[start of EXCERPTED PASSAGE]
I found his style to be very different from my own poetic endeavors, yet completely absorbing. Rhyme isn’t a characteristic of his poetry, just exquisite word choices that silkily spin a unique animated blend of anthropomorphism and its inverse. When he turns his pen to interesting characters of his childhood, we get pictures painted with objects:
“And there was
Hattie Farrington — a feather
drifting with the breeze;
drifting through the ironwork
of another battered day,
Now when a songbird
huddles on an bough,
and the immigrant wind
with its alien tongue coaxes
the bird to drop
a feather,
we think of
Hattie Farrington and say:
the softness of a feather
on the new snow was truly
Hattie’s way. Bless
the shape of this morning.”
When he turns his eye towards objects of the earth — barns, cups, fingers, cornstalks, hills, parsnips — a parade of people go marching by. Not just any people, but those with compellingly arresting features and character. Consider his take on cabbages:
“These are the hard-
headed sentries of Gurney’s
militia—a squad
of ruffians in bivouac
all summer.
Though they
meet the reveille of
the sun with their britches
rumpled and with the smell
of sauerkraut upon
their breath, they are
more soldierly than radish
or cauliflower.
They won’t
be softened by the first
white thrust of bayoneting frost.
But they are vulnerable
In the war of hunger.
Too easily outflanked and gnawed
by marauders, they still
carry on. Heroes
every one. And versatile
as Swiss chard.”
C. J. has an incisively sensitive eye for the details that would never be cataloged by most of us. He has a deft way of bringing them to our attention that is pleasing and intriguing, reflecting a delightful mix of the New England provincial and European erudition. I am happy to recommend this work to anyone who would like to enjoy an evening — or years — of very remarkable poetic accomplishment.
[end of EXCERPTED PASSAGE]
[start of INFORMATION SUPPLIED]
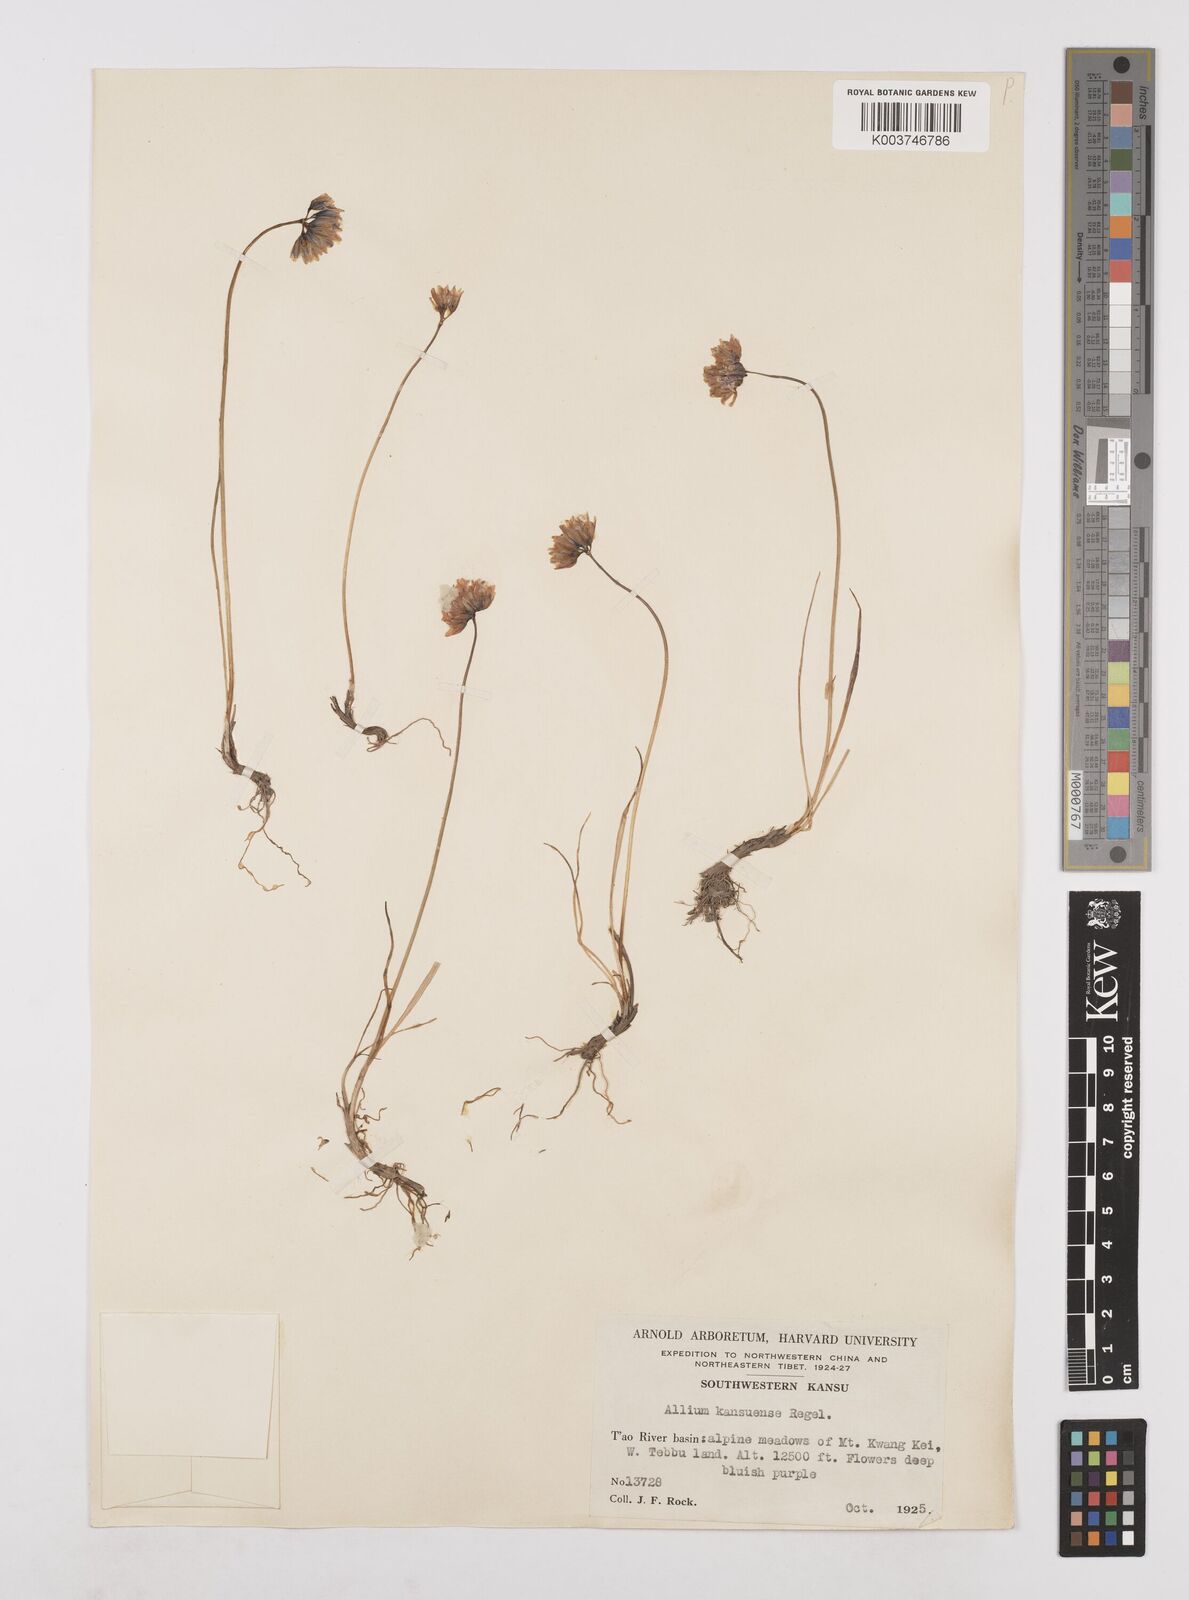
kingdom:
[end of INFORMATION SUPPLIED]
| WHAT TO WORK ON |
According to the cabbage poem quoted in the poetry review above, which two vegetables are the cabbages more soldierly than?

| ANSWER |
Radish and cauliflower.